*Exercise passage:*

__________

11 The guards shouted the news, and some people [who heard it] went to the palace and reported it there.
Kapı nöbetçileri haberi duyurdu. Haber kralın sarayına ulaştırıldı.
12 [When] the king [heard it, he] got up out of his bed and said to his officials, “I will tell you what the army of Syria is planning to do. They know that we have no food here, so they have left their tents and are hiding in the fields. They think that we will leave the city [to find some food], and then they will capture us and capture the city.”
Kral gece kalkıp görevlilerine, “Aramlılar'ın ne tasarladığını size söyleyeyim” dedi, “Aç kaldığımızı biliyorlar. Onun için ordugahlarını bırakıp kırda gizlenmişler. Kentin dışına çıktığımızda, bizi canlı yakalayıp kenti ele geçirmeyi düşünüyorlar.”

__________

*Supplied entries:*
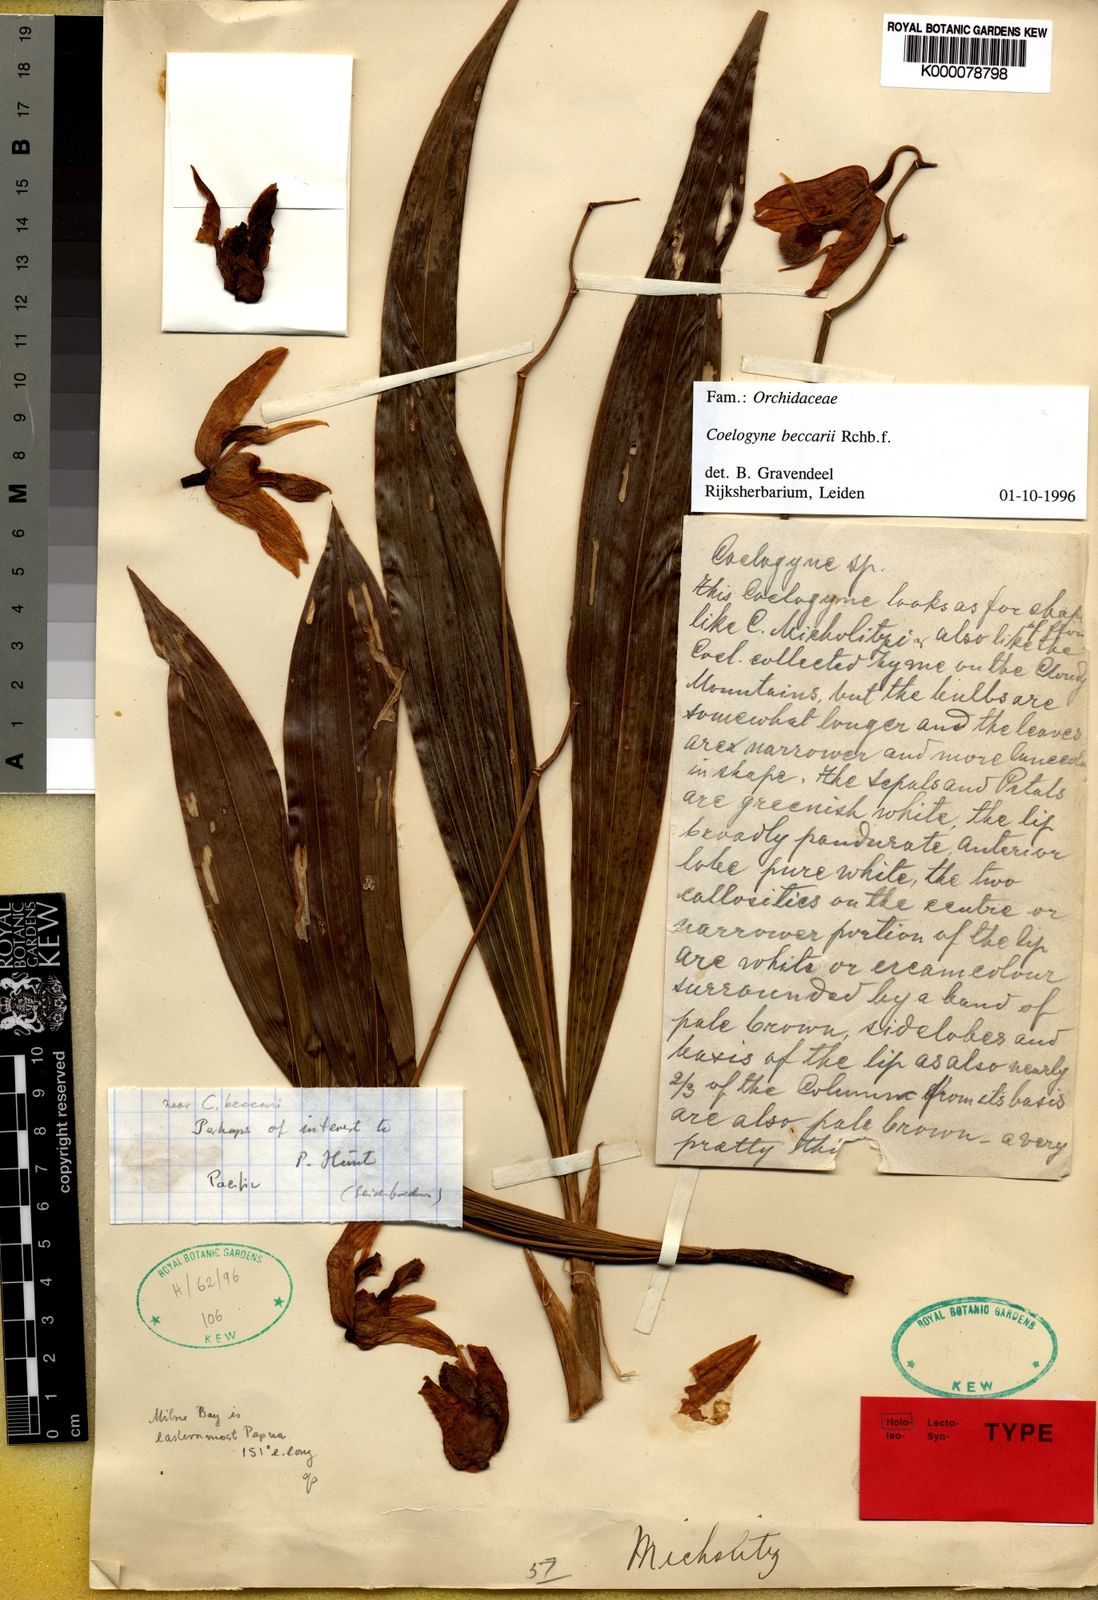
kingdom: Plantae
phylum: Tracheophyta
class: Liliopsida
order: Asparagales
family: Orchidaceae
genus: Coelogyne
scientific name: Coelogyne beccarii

__________

*Questions to answer:*
• a. Say whether each statement agrees with the passage, answering yes or no and quoting the words of the passage that decide it. (i) The king got up out of his bed. (ii) The king says the army of Syria is hiding inside the city. (iii) The guards carried the news to the palace themselves.
• b. Write out the passage again from "11 The guards" to "kralın sarayına ulaştırıldı.", renaming "palace" as "court".

*Solutions to each task:*
• a.
(i) Yes: "got up out of his bed"
(ii) No: "are hiding in the fields"
(iii) No: "some people [who heard it] went to the palace and reported it there"

• b.
11 The guards shouted the news, and some people [who heard it] went to the court and reported it there.
Kapı nöbetçileri haberi duyurdu. Haber kralın sarayına ulaştırıldı.